En mai 1793, Saunders fut nommé au conseil de la province et devint ainsi membre à part entière de l’élite loyaliste. Il prit cette nomination au sérieux et s’acquitta dûment de sa tâche. Il fut l’un de ceux qui, de 1795 à 1798, votèrent le rejet des projets de loi de finances, car il s’opposait à la rémunération des députés ; ainsi, il contribua à créer l’impasse législative qui paralysa presque entièrement le gouvernement [V. James Glenie*]. Saunders assistait régulièrement aux réunions du conseil et, malgré les volontés de sa famille, il continua de le faire jusqu’à peu de temps avant sa mort. Il attendait des autres conseillers une conduite honorable et il semble que la sienne fut au-dessus de tout reproche. C’est pourquoi, lorsqu’on parla de corruption au conseil en 1802, il présenta une motion en faveur d’une enquête. Le soupçon venait de ce qu’un député de Westmorland avait allégué que des conseillers lui avaient promis un traitement de faveur de la part du gouvernement s’il votait selon leurs désirs à l’Assemblée. La motion de Saunders fut battue, mais elle indiquait combien il tenait à ce que la loi soit toujours respectée.
^^^^^^^^^^^^^^^^
• _Énoncé 1_
Relevez toutes les années citées dans le passage sur Saunders.
Ces enregistrements n'ont aucun rapport avec le passage.

• _Données de l'exercice_
^^^^^^^^^^^^^^^^
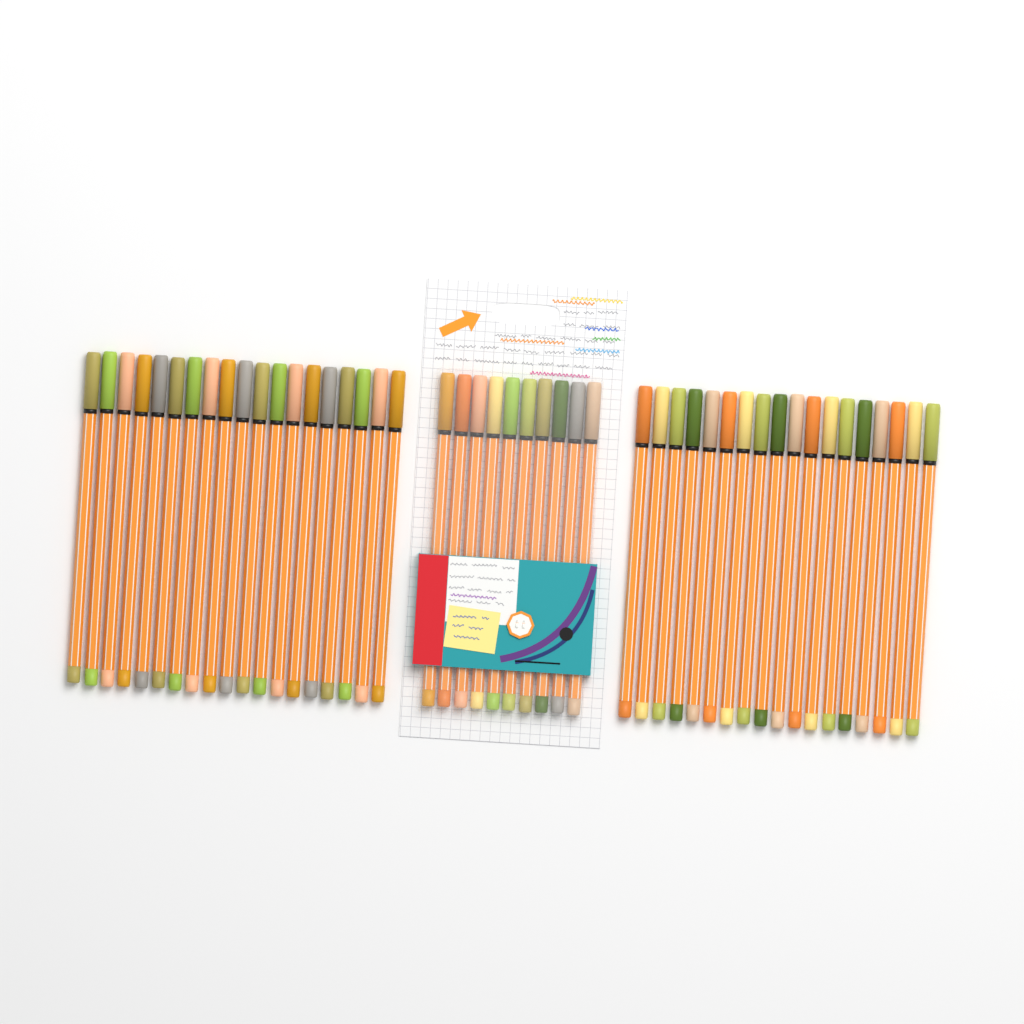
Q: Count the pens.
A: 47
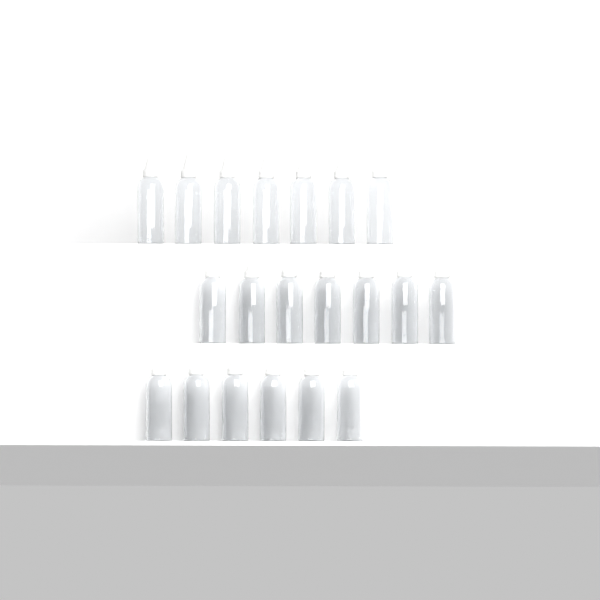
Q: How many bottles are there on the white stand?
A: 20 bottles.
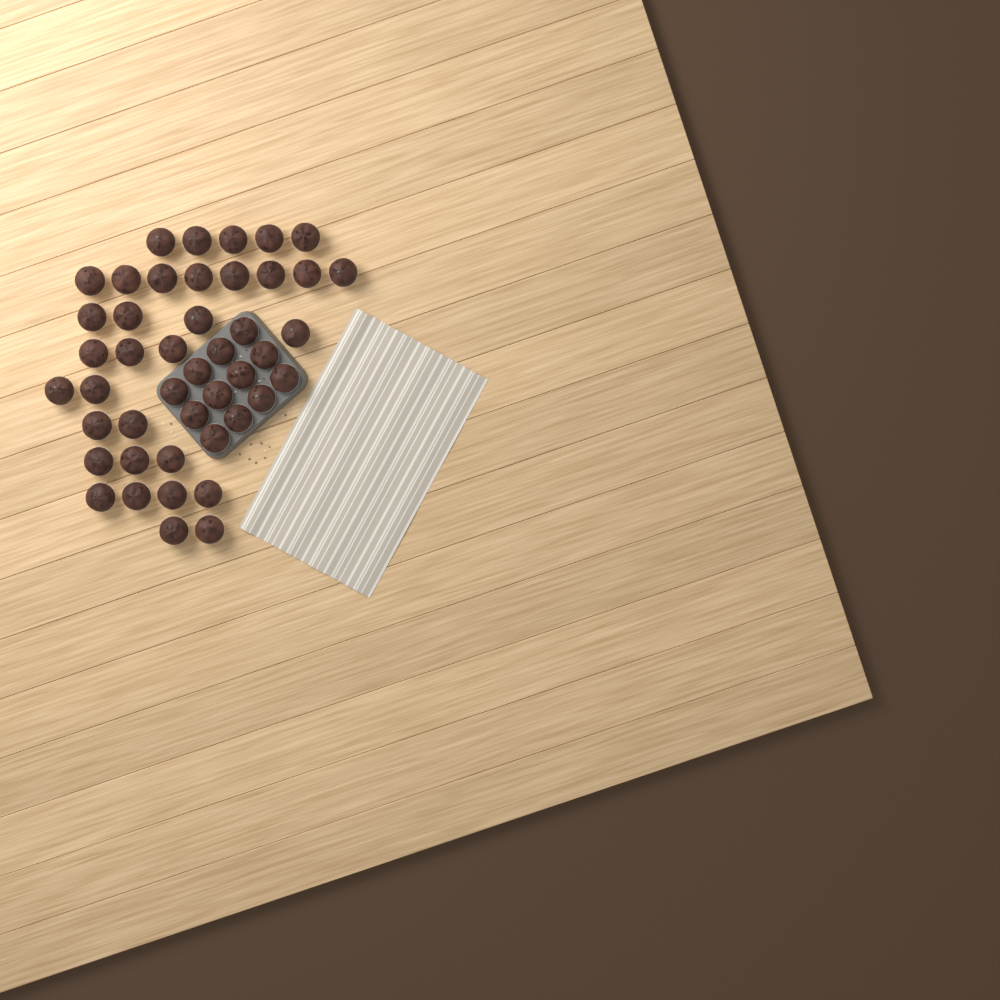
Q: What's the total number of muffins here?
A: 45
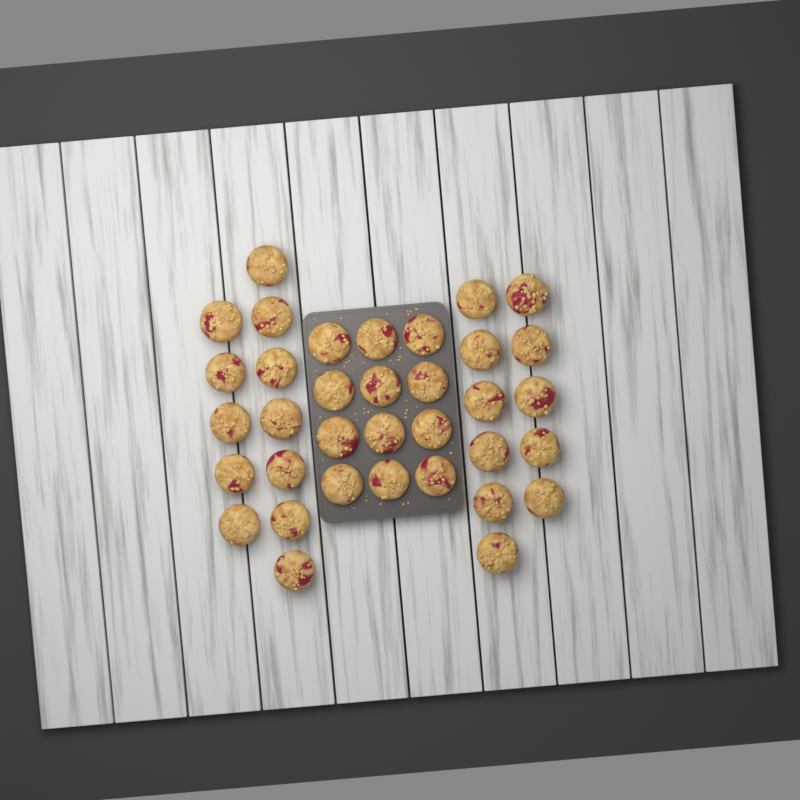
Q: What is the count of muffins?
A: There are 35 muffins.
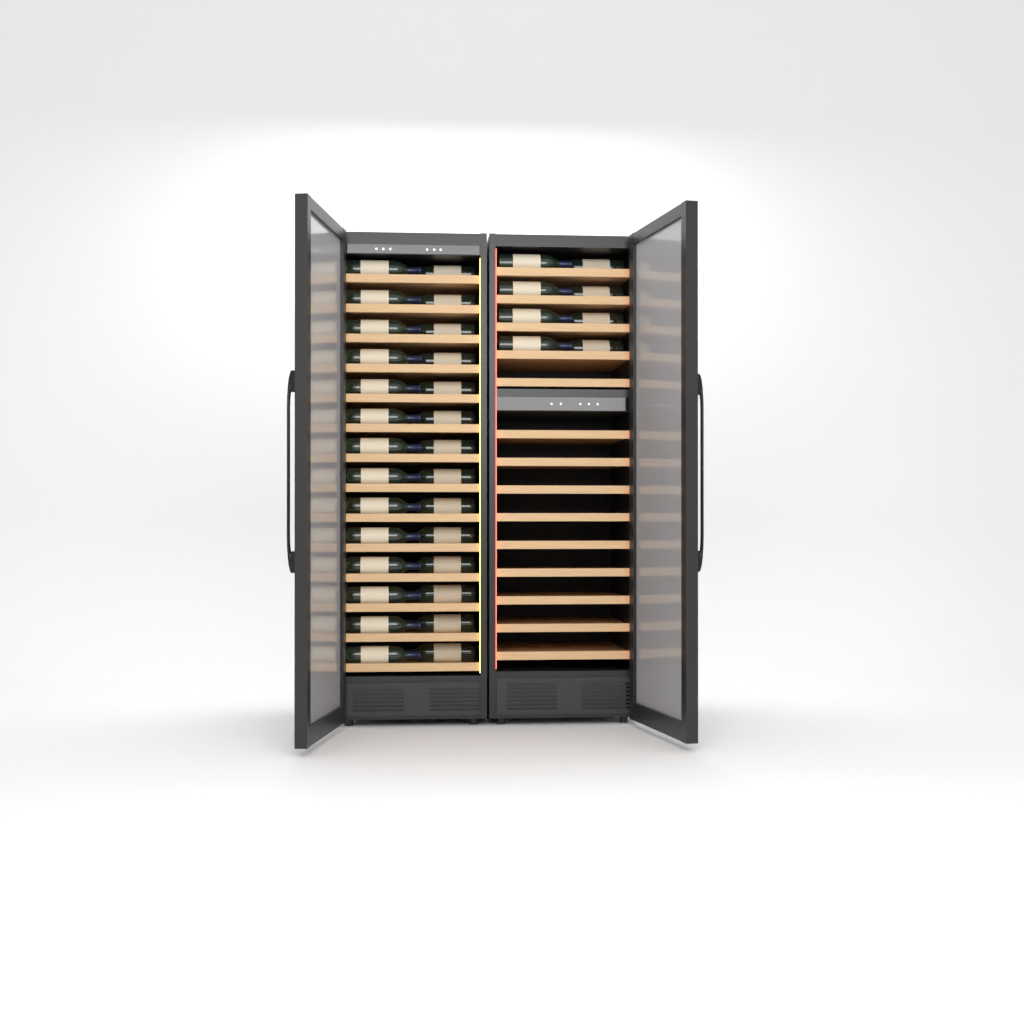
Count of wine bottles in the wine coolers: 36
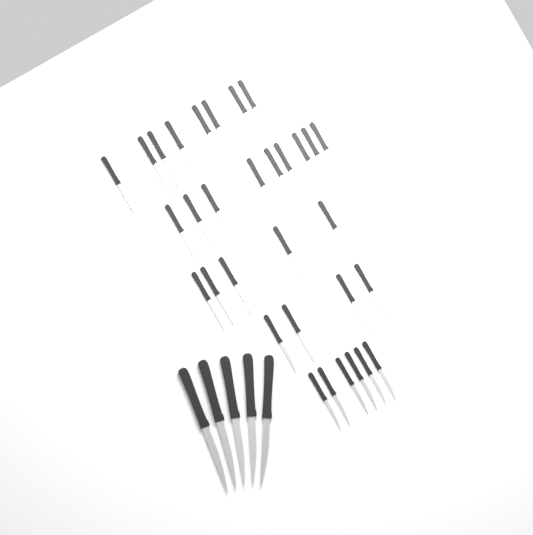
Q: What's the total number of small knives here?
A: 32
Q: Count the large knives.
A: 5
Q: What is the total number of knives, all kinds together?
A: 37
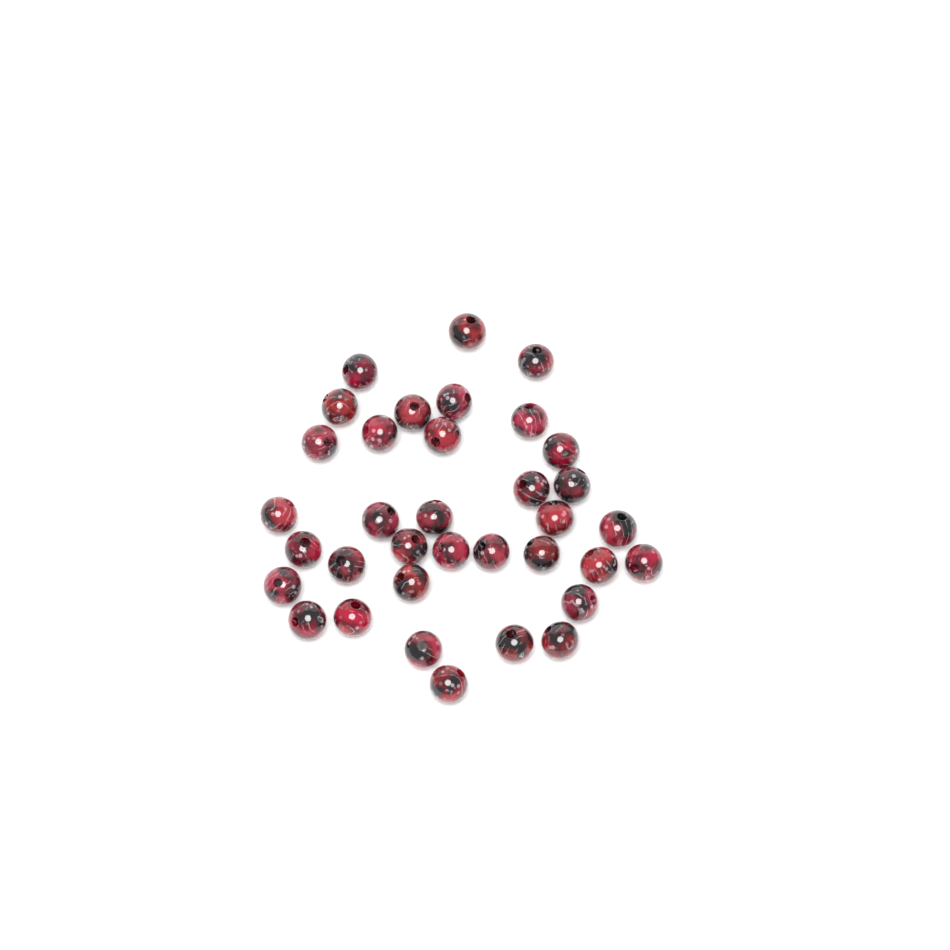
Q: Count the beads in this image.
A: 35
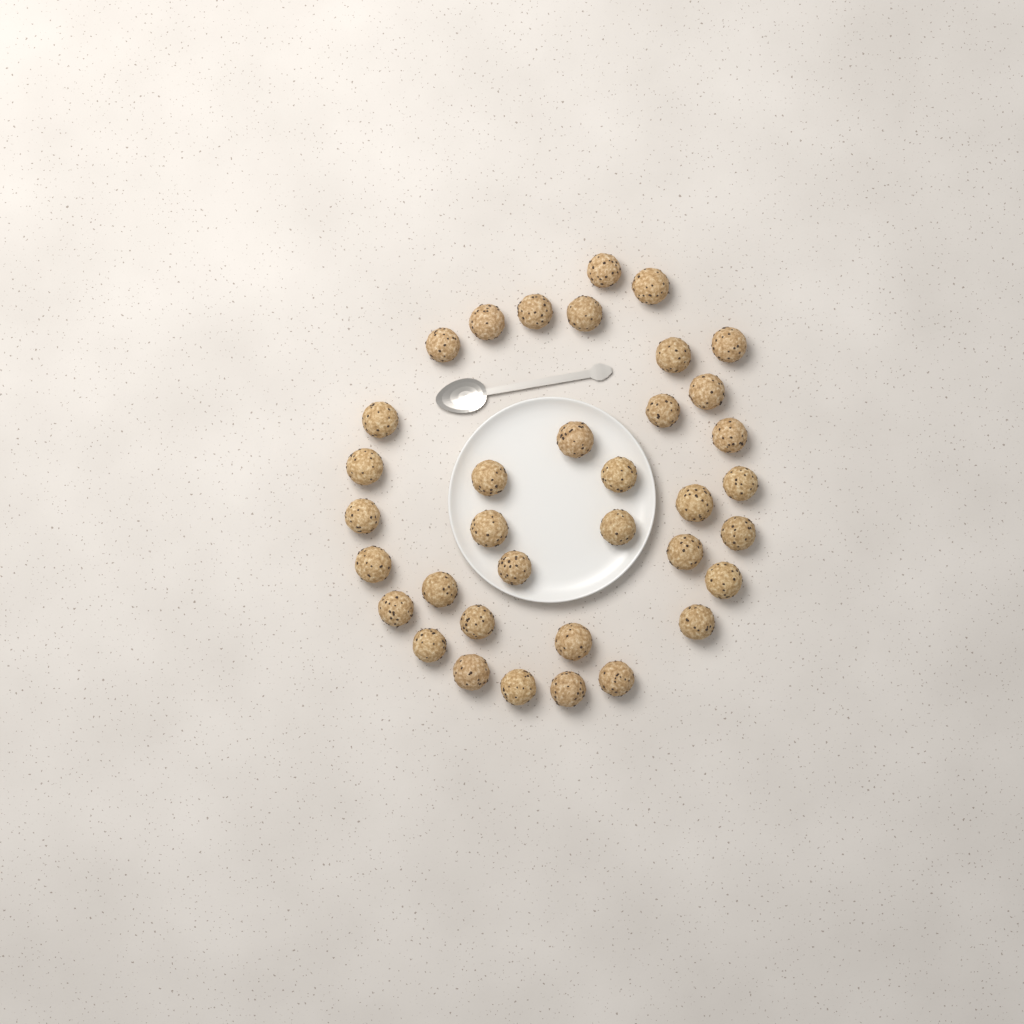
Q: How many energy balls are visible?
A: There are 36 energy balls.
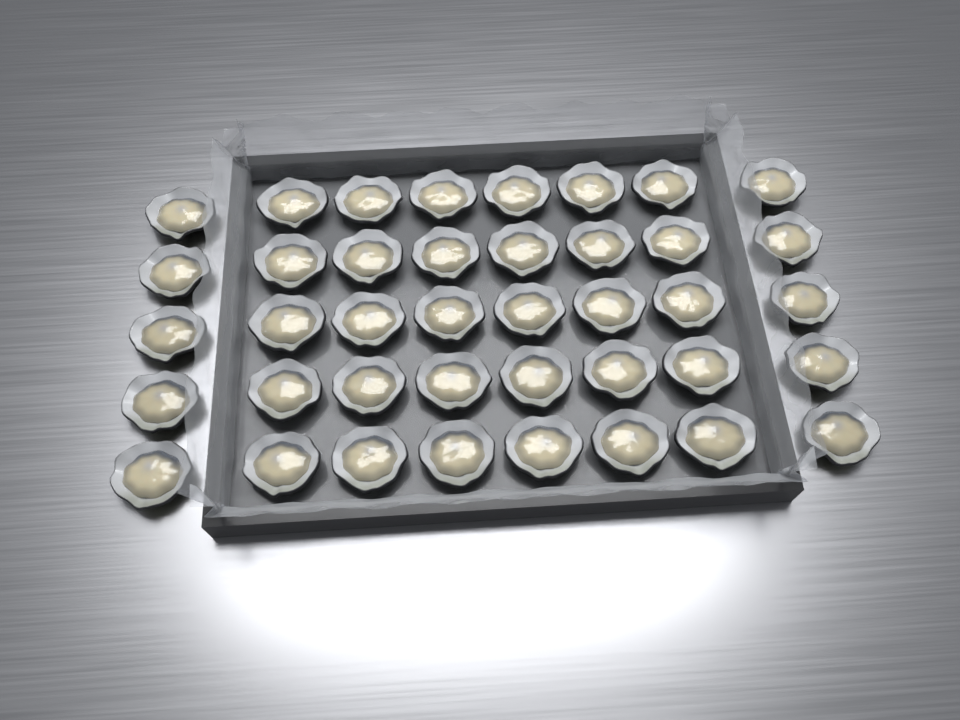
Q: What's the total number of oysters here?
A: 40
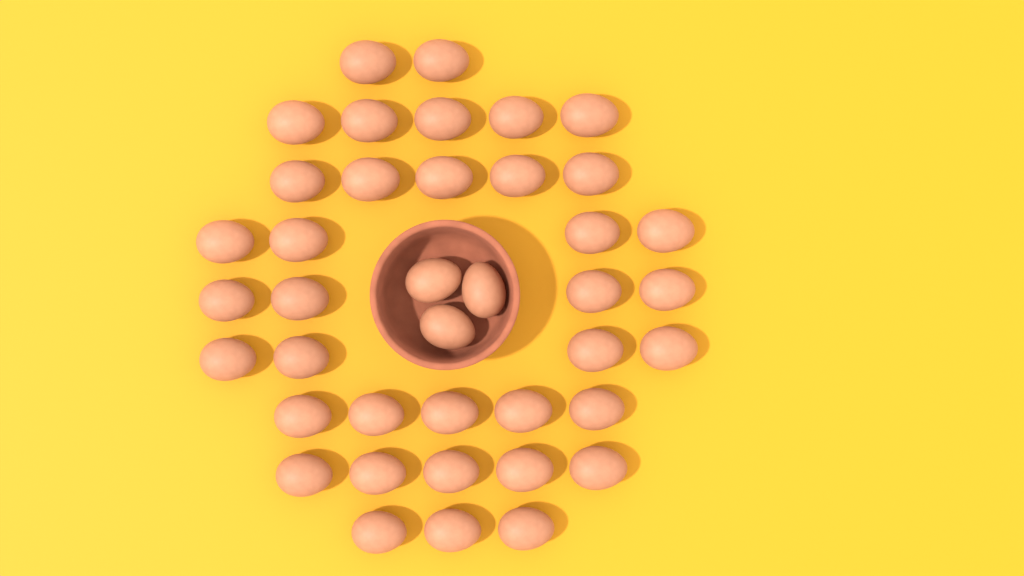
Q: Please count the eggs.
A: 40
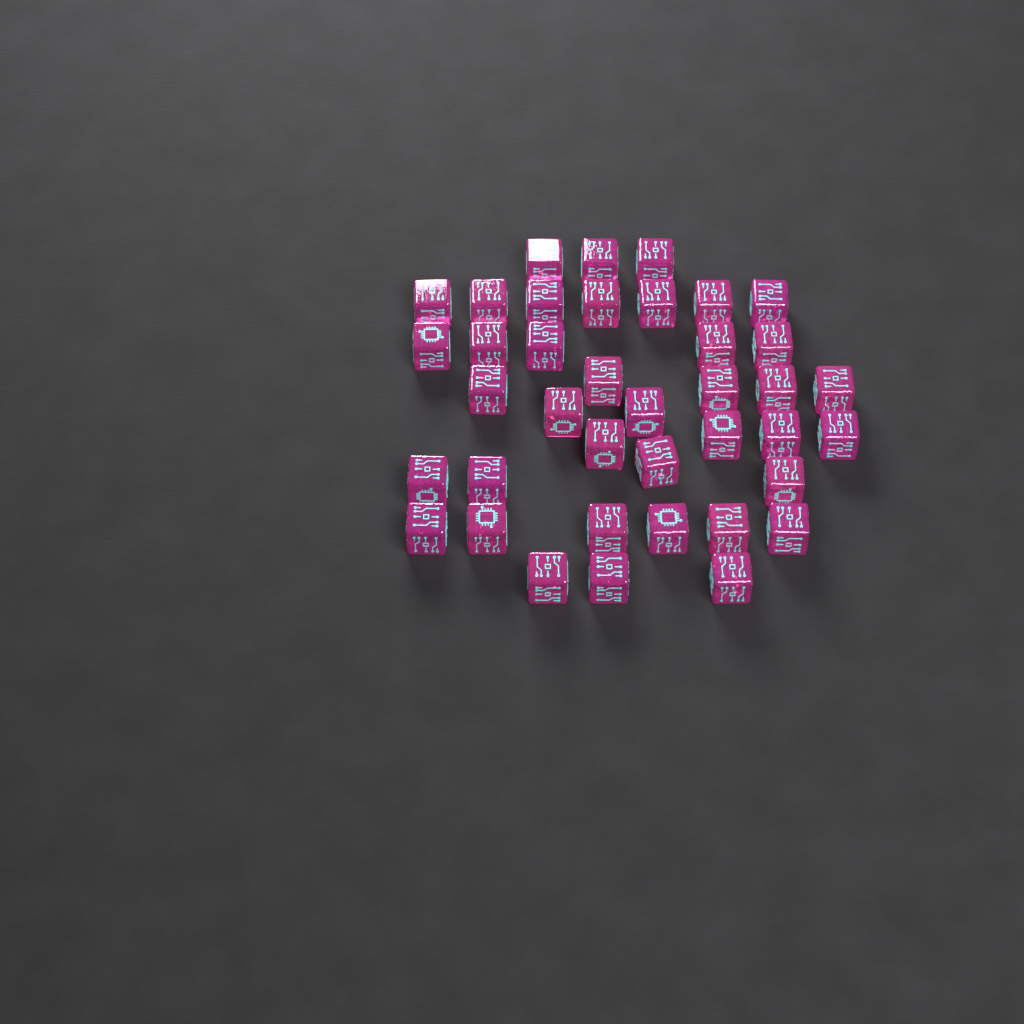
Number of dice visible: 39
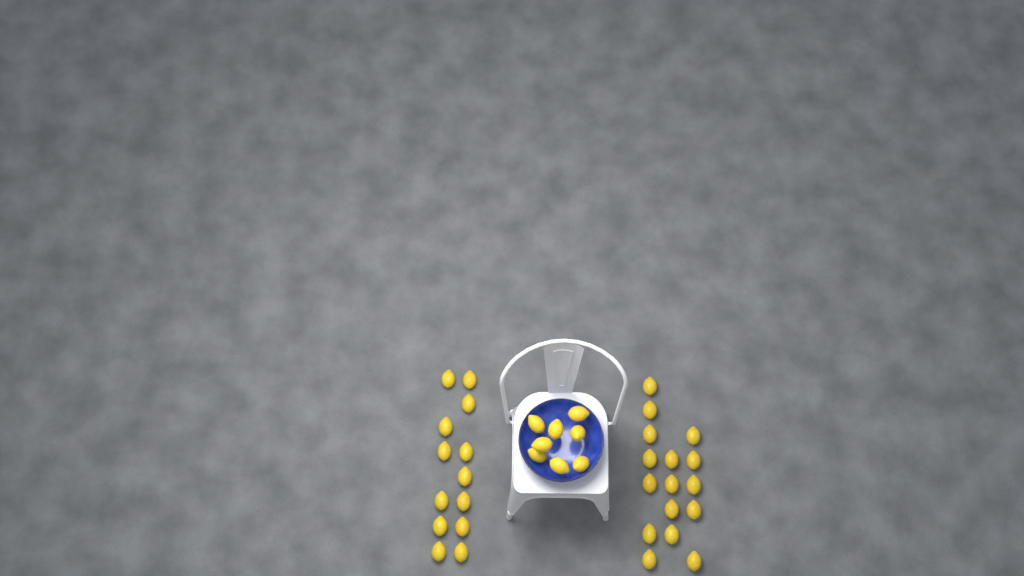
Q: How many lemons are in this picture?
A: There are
^^^^^^^^^^^^^^^^
• _Énoncé 2_
Citez mot pour mot l'ensemble des lignes des enregistrements, en laissant de côté les images.

• _Corrigé 1_
1793, 1795, 1798, 1802

• _Corrigé 2_
Q: Count the pens.
A: 47
Q: How many bottles are there on the white stand?
A: 20 bottles.
Q: What's the total number of muffins here?
A: 45
Q: What is the count of muffins?
A: There are 35 muffins.
Count of wine bottles in the wine coolers: 36
Q: What's the total number of small knives here?
A: 32
Q: Count the large knives.
A: 5
Q: What is the total number of knives, all kinds together?
A: 37
Q: Count the beads in this image.
A: 35
Q: How many energy balls are visible?
A: There are 36 energy balls.
Q: What's the total number of oysters here?
A: 40
Q: Please count the eggs.
A: 40
Number of dice visible: 39
Q: How many lemons are in this picture?
A: There are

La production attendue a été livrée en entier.